Bounding boxes with keypoints:
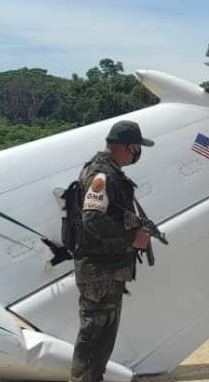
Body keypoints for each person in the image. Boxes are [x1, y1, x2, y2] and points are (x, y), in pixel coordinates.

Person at [69, 120, 154, 382]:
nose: (138, 153)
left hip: (104, 270)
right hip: (101, 271)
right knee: (94, 337)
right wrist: (133, 238)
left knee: (99, 338)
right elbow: (92, 219)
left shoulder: (102, 170)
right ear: (128, 147)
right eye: (137, 148)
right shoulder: (103, 174)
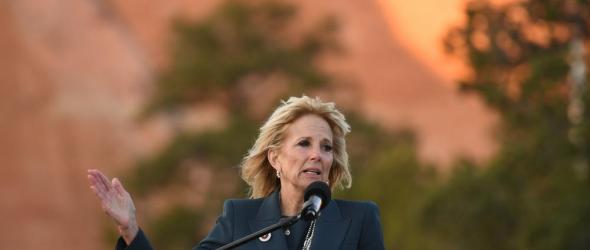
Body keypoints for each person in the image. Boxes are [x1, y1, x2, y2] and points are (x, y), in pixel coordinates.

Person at [88, 96, 385, 250]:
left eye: (327, 148)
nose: (316, 155)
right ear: (275, 159)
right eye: (304, 143)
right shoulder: (240, 220)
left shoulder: (359, 220)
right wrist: (131, 230)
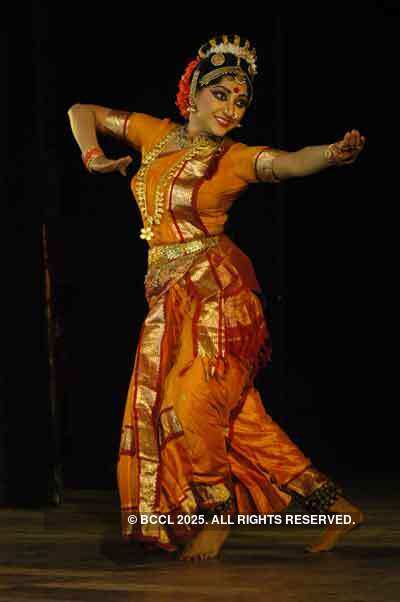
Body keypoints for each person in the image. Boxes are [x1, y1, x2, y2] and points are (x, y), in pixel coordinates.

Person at [67, 34, 366, 561]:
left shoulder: (234, 159)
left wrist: (332, 155)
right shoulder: (155, 135)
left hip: (219, 292)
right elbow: (81, 110)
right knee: (238, 418)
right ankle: (335, 509)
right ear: (194, 92)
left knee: (195, 398)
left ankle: (217, 510)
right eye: (222, 94)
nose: (231, 108)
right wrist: (93, 156)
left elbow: (291, 162)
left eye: (241, 100)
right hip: (168, 297)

- _About this task_:
The pictures stay out; copy the rest of the data word for word.

- _Answer area_:
Body keypoints for each person in the image. Boxes are [x1, y1, x2, y2] and points are (x, y), in pixel coordinates.

Person at [69, 120, 154, 382]:
nose: (138, 153)
left hip: (104, 270)
right hip: (101, 271)
right knee: (94, 337)
right wrist: (133, 238)
left knee: (99, 338)
right elbow: (92, 219)
left shoulder: (102, 170)
right ear: (128, 147)
right eye: (137, 148)
right shoulder: (103, 174)
Body keypoints for each person in the image. Boxes are [x1, y1, x2, y2] and points are (x, y), in pixel coordinates.

Person at [88, 96, 385, 250]:
left eye: (327, 148)
nose: (316, 155)
right ear: (275, 159)
right eye: (304, 143)
right shoulder: (240, 220)
left shoulder: (359, 220)
right wrist: (131, 230)
Body keypoints for each person in the image. Boxes are [x1, y1, x2, y2] and points are (x, y), in pixel coordinates.

Person at [67, 34, 366, 561]:
left shoulder: (234, 159)
left wrist: (332, 155)
right shoulder: (155, 135)
left hip: (219, 292)
right elbow: (81, 110)
right knee: (238, 418)
right ankle: (335, 509)
right ear: (194, 92)
left knee: (195, 398)
left ankle: (217, 510)
right eye: (222, 94)
nose: (231, 108)
right wrist: (93, 156)
left elbow: (291, 162)
left eye: (241, 100)
right hip: (168, 297)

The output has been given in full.